For those money market mutual funds that lived through the one percent Federal funds rate environment of mid-2003 through mid-2004, the possibility of zero or negative yields on money funds was very real. While today's environment still leaves plenty of breathing room, even for the highest-expense funds, some Treasury funds are already feeling a squeeze due to temporarily razor-thin repo rates. A precipitous drop in Bear Stearns repo positions and moves by other broker-dealers to decrease reliance on repo have squeezed supply.

We hear that some repo is trading at around 0.3%, a situation which leaves some higher expense repo-heavy Treasury fund yields potentially in the red. Though managers expect new Treasury supply to remedy this situation within a couple of weeks, some are scrambling to examine alternatives for waiving expenses and sharing these waivers with intermediaries on higher expense "service", "B" or "C" shares.
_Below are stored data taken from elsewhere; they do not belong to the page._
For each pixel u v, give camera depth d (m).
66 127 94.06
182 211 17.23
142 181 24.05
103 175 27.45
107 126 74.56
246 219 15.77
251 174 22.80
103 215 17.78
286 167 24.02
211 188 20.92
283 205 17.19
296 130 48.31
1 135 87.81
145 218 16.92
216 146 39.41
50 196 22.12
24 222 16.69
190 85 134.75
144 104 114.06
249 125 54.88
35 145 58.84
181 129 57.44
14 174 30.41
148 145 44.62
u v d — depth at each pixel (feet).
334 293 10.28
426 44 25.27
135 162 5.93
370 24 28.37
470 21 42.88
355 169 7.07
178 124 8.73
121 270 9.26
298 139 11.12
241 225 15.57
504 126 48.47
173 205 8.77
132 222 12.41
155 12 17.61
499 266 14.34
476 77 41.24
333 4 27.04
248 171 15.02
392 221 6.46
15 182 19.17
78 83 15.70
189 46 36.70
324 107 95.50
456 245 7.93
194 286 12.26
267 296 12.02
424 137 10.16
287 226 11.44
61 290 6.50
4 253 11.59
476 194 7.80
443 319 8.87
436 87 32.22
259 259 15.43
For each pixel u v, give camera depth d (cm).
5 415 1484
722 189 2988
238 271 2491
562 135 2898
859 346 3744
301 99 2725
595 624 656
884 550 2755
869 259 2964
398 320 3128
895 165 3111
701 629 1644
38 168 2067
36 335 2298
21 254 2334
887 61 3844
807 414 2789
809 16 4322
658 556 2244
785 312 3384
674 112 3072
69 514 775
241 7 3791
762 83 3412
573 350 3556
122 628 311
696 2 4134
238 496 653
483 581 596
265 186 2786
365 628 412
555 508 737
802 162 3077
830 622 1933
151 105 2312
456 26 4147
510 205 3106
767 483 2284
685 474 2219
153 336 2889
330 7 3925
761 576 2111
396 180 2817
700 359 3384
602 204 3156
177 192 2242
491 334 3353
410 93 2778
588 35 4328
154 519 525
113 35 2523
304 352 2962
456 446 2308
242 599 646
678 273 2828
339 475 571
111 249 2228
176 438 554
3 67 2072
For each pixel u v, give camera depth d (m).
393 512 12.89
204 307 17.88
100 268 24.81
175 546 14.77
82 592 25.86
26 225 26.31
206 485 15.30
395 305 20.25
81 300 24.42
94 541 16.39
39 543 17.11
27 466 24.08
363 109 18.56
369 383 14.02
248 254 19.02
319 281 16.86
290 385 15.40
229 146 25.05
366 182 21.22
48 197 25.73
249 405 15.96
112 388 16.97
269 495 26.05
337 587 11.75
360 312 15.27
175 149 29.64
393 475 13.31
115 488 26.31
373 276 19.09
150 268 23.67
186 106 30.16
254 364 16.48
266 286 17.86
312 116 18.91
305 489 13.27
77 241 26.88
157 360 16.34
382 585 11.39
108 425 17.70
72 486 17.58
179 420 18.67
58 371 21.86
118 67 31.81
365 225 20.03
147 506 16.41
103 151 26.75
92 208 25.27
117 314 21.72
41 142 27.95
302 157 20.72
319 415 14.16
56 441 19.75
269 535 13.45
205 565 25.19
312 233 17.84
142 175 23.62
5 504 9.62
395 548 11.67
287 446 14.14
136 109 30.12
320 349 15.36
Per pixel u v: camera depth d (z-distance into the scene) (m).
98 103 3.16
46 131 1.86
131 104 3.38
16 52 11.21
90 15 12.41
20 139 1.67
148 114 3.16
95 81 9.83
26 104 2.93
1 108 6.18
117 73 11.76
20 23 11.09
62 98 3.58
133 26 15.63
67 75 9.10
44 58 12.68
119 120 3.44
Back in 2003-2004, only a handful of B or C shares, those with expenses over 1%, began waiving expenses to establish a minimum yield of, for example, 0.05%. No fund yields went negative, and we don't expect any to allow this currently, but the situation did raise some thorny accounting and regulatory issues. We'll be examining this today, so let us know if you have any thoughts.

A look at our Money Fund Intelligence Daily numbers, which track only the largest money funds, show Treasury funds with yields still comfortably above 1%. On the Individual side, Vanguard Treasury MMF (VMPXX) is the highest-yielding at 2.47% (as of 3/17) while JPMorgan 100%% US Trs MM Res (RJTXX) is the lowest-yielding at 1.63%. Among Treasury Institutional funds, Vanguard Admiral Treasury MM (VUSXX) is the highest yielding at 2.70% and Goldman Sachs FS Trs Ins Ins (FTIXX) is the lowest-yielding at 1.75%.